Malgré sa contribution significative au marché d’emplois et au Produit intérieur brut du pays, le secteur de la construction au Nigeria est entaché de graves irrégularités, lesquelles ont causé l’effondrement de plus de 220 bâtiments dans diverses villes entre 1974 et 2019, et coûté la vie à des centaines des personnes, fait déplacer plus de 6 000 ménages, et causé plus de 4 milliards USD de biens matériels. Décryptage.
Issa SIKITI DA SILVA
Selon Olasunkanmi Habeeb Okunola, un expert du Brookings Institution, l’erreur humaine dans ce secteur est devenue un facteur important de ce problème.
« En fait, de nombreux cas documentés d’effondrement de bâtiments au Nigéria incluent des erreurs d’individus ou de promoteurs immobiliers consistant à contourner les procédures professionnelles de base pour obtenir l’approbation du plan de construction, recourir aux services de constructeurs non qualifiés, l’utilisation de matériaux de construction défectueux ou de qualité inférieure, et de conversion illégale de structures existantes et modifications de permis de construire approuvés », explique ce scientifique de l’United Nations University-Institute for Environment and Human Security, sur le site du Brookings Institution.
Bien que les activités de ce secteur aient baissé de 12,8% en 2020 à cause notamment de la faiblesse des investissements publics, parallèlement à la limitation des investissements directs étrangers dans le contexte de la récession économique mondiale causée par le COVID-19, les experts ont déjà prédit que le marché nigérian de la construction devrait recommencer à croître de 3,2% par an entre 2021 et 2025.
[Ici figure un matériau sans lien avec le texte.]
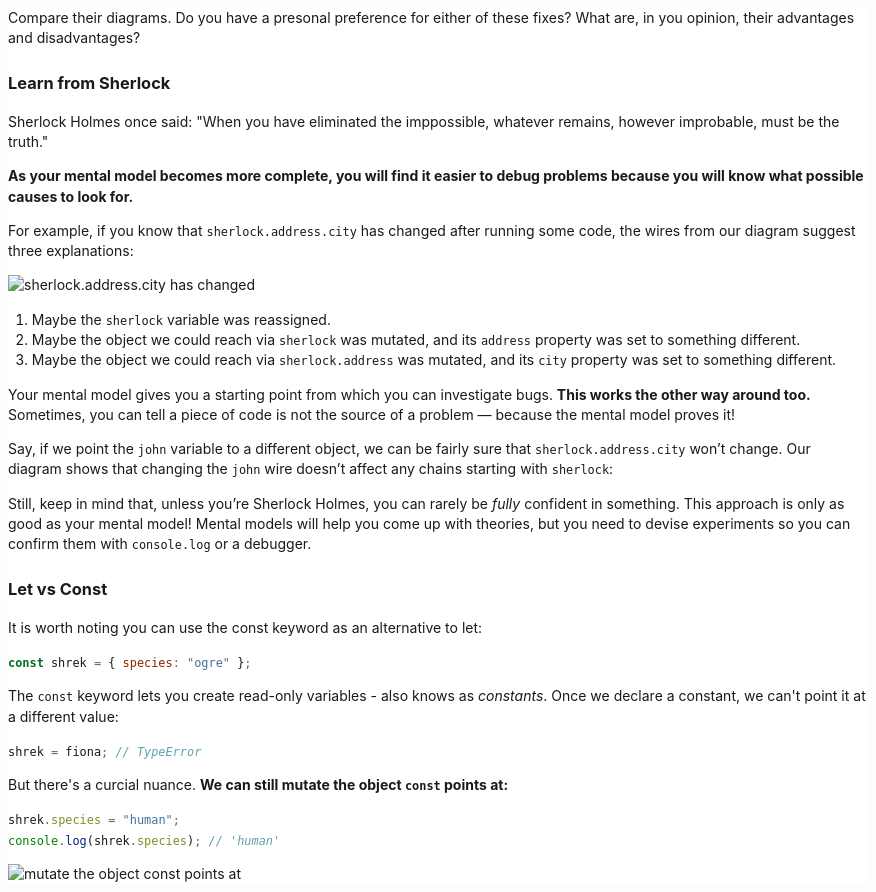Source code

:Compare their diagrams. Do you have a presonal preference for either of these fixes?
What are, in you opinion, their advantages and disadvantages?

### Learn from Sherlock

Sherlock Holmes once said: "When you have eliminated the imppossible, whatever remains, however improbable, must be the truth."

**As your mental model becomes more complete, you will find it easier to debug problems because you will know what possible causes to look for.**

For example, if you know that `sherlock.address.city` has changed after running some code, the wires from our diagram suggest three explanations:

![`sherlock.address.city` has changed](https://ci5.googleusercontent.com/proxy/m3dK9QoHIbNFVkeT7lzLCyTQlLkmvvD2MAEZx1IHqMHTonOM3YjFZ-yC8Zu3fZpYwTuM-bTlazjenUcPQo1eQ-BbsBHuduIs9_UQpndDe70pJVG9P1MboooKZS83vZlL3D8FDgaRjso-3xP2I-lX4_6d1zRmZvIYArZIy8Qcog=s0-d-e1-ft#https://res.cloudinary.com/dg3gyk0gu/image/upload/v1587994845/just-javascript-email-images/jj08/theories.png)

1. Maybe the `sherlock` variable was reassigned.
2. Maybe the object we could reach via `sherlock` was mutated, and its `address` property was set to something different.
3. Maybe the object we could reach via `sherlock.address` was mutated, and its `city` property was set to something different.

Your mental model gives you a starting point from which you can investigate bugs. **This works the other way around too.** Sometimes, you can tell a piece of code is not the source of a problem — because the mental model proves it!

Say, if we point the `john` variable to a different object, we can be fairly sure that `sherlock.address.city` won’t change. Our diagram shows that changing the `john` wire doesn’t affect any chains starting with `sherlock`:

Still, keep in mind that, unless you’re Sherlock Holmes, you can rarely be _fully_ confident in something. This approach is only as good as your mental model! Mental models will help you come up with theories, but you need to devise experiments so you can confirm them with `console.log` or a debugger.

### Let vs Const

It is worth noting you can use the const keyword as an alternative to let:

```js
const shrek = { species: "ogre" };
```

The `const` keyword lets you create read-only variables - also knows as _constants_. Once we declare a constant, we can't point it at a different value:

```js
shrek = fiona; // TypeError
```

But there's a curcial nuance. **We can still mutate the object `const` points at:**

```js
shrek.species = "human";
console.log(shrek.species); // 'human'
```

![mutate the object `const` points at](https://ci6.googleusercontent.com/proxy/BmO-0Pk74Jg9jYWUHNLfwVvDqYDOSvs50CEtR9fSqOvvirND9MEtN4ZLnV3_U0nVb0jkHskTD8TTgeynsJSF_VjuJbW6EMPM0MyhdFToev6CstXQljKMMtxGKZvorMp8q_j2ANVrLkogM4QgLoDYaCi9tWjDph7l_kxdDA=s0-d-e1-ft#https://res.cloudinary.com/dg3gyk0gu/image/upload/v1588160436/just-javascript-email-images/jj08/const.png)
Avec le retour en force des activités dans ce secteur dans les quatre prochaines années, beaucoup d’observateurs craignent que d’autres accidents graves surviennent, comme celui de novembre 2021 survenu à Ikoyi (Lagos) où un immeuble de 21 étages s’est effondré, a tué au moins 45 personnes et blessé plusieurs personnes.
Ceci revient à dire que chaque fois que les habitants de Lagos voient des hommes en tenue de travail en train de poser des pierres et des briques pour former une fondation sur laquelle un immeuble sera construit, ils se posent des questions – sans réponse – pour savoir si ce n’est pas un autre groupe des maçons et des ingénieurs de fortune munis d’un permis de construire bidon qui viennent martyriser la ville.
En fait, Lagos a connu 167 cas signalés entre 2000 et 2021, dont 78,4% étaient des bâtiments résidentiels et 12,8% étaient commerciaux, selon les chiffres fournis par le site du Brookings Institution.
Aucune réglementation
Il n’existe aucune réglementation fédérale ou étatique au Nigéria qui oblige les particuliers ou les promoteurs immobiliers à consulter des professionnels certifiés pour la construction de bâtiments, souligne Olasunkanmi Habeeb Okunola.
Par conséquent, poursuit-il, les organismes professionnels ne sont pas en mesure de remplir les fonctions de surveillance, ce qui ouvre la voie à des constructeurs non qualifiés pour superviser les projets de construction dans le pays.
A en croire cet éminent intellectuel nigérian, l’échec du gouvernement à différents niveaux à poursuivre les coupables de l’effondrement des bâtiments a renforcé la prépondérance des matériaux de construction de qualité inférieure et un niveau croissant d’impunité parmi les promoteurs immobiliers.